Rascal 14
- Class symbol

Development
- Designer: Ray Greene
- Location: United States
- Year: 1961
- No. built: 3,000
- Builder: Ray Greene & Company
- Role: Sailing dinghy
- Name: Rascal 14

Boat
- Displacement: 400 lb (181 kg)
- Draft: 3.00 ft (0.91 m) with the centerboard down

Hull
- Type: Monohull
- Construction: Fiberglass
- LOA: 14.42 ft (4.40 m)
- LWL: 13.83 ft (4.22 m)
- Beam: 6.00 ft (1.83 m)

Hull appendages
- Keel: centerboard
- Rudder: transom-mounted rudder

Rig
- Rig type: Bermuda rig

Sails
- Sailplan: Fractional rigged sloop
- Mainsail area: 72 sq ft (6.7 m^{2})
- Jib/genoa area: 49 sq ft (4.6 m^{2})
- Spinnaker area: 160 sq ft (15 m^{2})
- Total sail area: 121 sq ft (11.2 m^{2})

Racing
- D-PN: 108.9

= Rascal 14 =

Sailboat class

The Rascal 14 is an American sailing dinghy that was designed by Ray Greene and first built in 1961.

The Rascal 14 design was developed into the slightly modified Rascal II.

==Production==
The design was built by Ray Greene & Company in the United States. The company built 3,000 examples of the design starting in 1961, but production had ended by the time the company went out of business in 1975.

==Design==
The Rascal 14 is a recreational sailboat, built predominantly of fiberglass, with teak wood trim. It has a fractional sloop rig with black-colored, hard-coated aluminum spars and a tabernacle-mounted mast. The hull has a spooned plumb stem, a vertical transom, a transom-hung rudder controlled by a tiller and a retractable centerboard mounted in an enclosed trunk. It displaces 400 lb and can be fitted with a 160 sqft spinnaker.

The boat has a draft of 3.00 ft with the centerboard extended and 11 in with it retracted, allowing beaching or ground transportation on a trailer.

For sailing the design is equipped with a jib window and adjustable jib tracks.

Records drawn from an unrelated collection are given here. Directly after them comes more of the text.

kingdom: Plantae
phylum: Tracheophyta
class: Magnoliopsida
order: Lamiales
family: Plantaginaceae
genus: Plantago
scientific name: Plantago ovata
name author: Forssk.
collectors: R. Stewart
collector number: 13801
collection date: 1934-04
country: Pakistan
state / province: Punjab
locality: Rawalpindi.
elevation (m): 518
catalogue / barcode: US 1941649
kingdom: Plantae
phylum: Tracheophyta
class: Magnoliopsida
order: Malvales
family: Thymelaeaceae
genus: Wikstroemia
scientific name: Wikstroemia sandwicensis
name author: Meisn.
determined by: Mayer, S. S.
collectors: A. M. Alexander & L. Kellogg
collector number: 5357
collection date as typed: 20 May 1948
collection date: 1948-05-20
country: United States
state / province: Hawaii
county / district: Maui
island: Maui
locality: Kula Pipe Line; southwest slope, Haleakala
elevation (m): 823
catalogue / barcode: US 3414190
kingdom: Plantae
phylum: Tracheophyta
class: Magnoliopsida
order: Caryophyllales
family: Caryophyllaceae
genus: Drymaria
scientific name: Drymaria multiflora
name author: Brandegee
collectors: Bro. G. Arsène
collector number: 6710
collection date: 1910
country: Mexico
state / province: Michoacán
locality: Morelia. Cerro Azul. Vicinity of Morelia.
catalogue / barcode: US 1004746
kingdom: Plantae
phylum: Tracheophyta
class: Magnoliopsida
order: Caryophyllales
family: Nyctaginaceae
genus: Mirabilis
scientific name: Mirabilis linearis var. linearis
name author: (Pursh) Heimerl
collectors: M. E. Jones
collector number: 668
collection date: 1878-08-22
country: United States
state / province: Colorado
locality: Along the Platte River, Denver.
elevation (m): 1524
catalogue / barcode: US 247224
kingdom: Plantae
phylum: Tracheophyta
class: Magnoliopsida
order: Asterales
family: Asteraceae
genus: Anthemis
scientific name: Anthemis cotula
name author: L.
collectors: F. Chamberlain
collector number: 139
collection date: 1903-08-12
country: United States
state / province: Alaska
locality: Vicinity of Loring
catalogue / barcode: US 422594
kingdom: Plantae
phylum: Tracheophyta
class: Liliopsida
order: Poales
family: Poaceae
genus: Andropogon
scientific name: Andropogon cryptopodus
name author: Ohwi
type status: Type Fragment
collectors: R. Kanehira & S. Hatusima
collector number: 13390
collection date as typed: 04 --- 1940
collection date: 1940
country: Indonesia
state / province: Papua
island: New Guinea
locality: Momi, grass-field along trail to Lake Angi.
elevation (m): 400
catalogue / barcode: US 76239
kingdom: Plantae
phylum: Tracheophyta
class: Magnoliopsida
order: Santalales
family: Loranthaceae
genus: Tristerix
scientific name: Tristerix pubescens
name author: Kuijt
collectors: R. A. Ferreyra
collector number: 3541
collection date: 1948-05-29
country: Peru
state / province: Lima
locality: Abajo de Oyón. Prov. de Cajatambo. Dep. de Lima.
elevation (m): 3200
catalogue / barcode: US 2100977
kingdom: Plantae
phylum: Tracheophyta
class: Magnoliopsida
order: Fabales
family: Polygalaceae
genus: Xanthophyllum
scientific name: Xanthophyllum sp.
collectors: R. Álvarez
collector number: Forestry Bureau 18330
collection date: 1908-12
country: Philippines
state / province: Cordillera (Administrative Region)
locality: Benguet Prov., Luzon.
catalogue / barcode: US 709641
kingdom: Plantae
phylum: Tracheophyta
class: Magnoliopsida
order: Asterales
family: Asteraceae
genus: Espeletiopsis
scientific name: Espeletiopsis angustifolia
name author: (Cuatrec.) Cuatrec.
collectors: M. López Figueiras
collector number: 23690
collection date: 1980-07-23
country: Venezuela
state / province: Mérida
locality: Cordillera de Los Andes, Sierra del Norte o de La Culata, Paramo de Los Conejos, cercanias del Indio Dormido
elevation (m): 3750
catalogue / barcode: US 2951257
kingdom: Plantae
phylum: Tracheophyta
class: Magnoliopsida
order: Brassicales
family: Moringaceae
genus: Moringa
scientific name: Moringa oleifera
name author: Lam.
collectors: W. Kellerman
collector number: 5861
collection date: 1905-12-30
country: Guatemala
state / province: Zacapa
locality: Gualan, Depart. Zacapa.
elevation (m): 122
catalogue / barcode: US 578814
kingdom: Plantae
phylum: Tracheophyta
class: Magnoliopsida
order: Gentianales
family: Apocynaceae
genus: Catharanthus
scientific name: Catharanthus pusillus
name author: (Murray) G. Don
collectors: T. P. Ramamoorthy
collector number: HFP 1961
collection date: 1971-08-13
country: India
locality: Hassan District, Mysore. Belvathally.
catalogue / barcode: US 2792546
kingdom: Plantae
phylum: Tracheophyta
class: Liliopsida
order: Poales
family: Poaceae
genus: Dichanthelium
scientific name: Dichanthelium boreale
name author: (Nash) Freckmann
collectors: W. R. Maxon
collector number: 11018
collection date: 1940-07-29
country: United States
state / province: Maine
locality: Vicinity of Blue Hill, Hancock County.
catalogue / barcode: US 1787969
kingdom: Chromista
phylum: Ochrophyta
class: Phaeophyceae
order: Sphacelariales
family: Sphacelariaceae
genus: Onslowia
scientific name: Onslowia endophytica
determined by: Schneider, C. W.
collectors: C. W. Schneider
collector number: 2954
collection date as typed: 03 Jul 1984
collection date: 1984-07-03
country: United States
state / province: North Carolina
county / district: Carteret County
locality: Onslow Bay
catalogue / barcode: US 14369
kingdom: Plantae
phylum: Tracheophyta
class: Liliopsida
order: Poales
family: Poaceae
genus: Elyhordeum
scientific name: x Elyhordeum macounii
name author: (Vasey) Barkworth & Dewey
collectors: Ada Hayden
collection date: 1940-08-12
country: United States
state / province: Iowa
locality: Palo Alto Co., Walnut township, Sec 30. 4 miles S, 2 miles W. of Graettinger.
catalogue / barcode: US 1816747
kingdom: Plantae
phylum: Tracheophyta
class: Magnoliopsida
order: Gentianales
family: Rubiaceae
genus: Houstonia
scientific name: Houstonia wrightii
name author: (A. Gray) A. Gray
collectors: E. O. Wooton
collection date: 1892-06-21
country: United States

Foam flotation provides positive buoyancy and the boat has two storage lockers, one forward and one aft.

The design has a Portsmouth Yardstick racing average handicap of 108.9 and is normally raced with a crew of two sailors.

==Operational history==
Sail magazine named the Rascal a "breakthrough boat", due to its intended role for beginners and first-time boat buyers.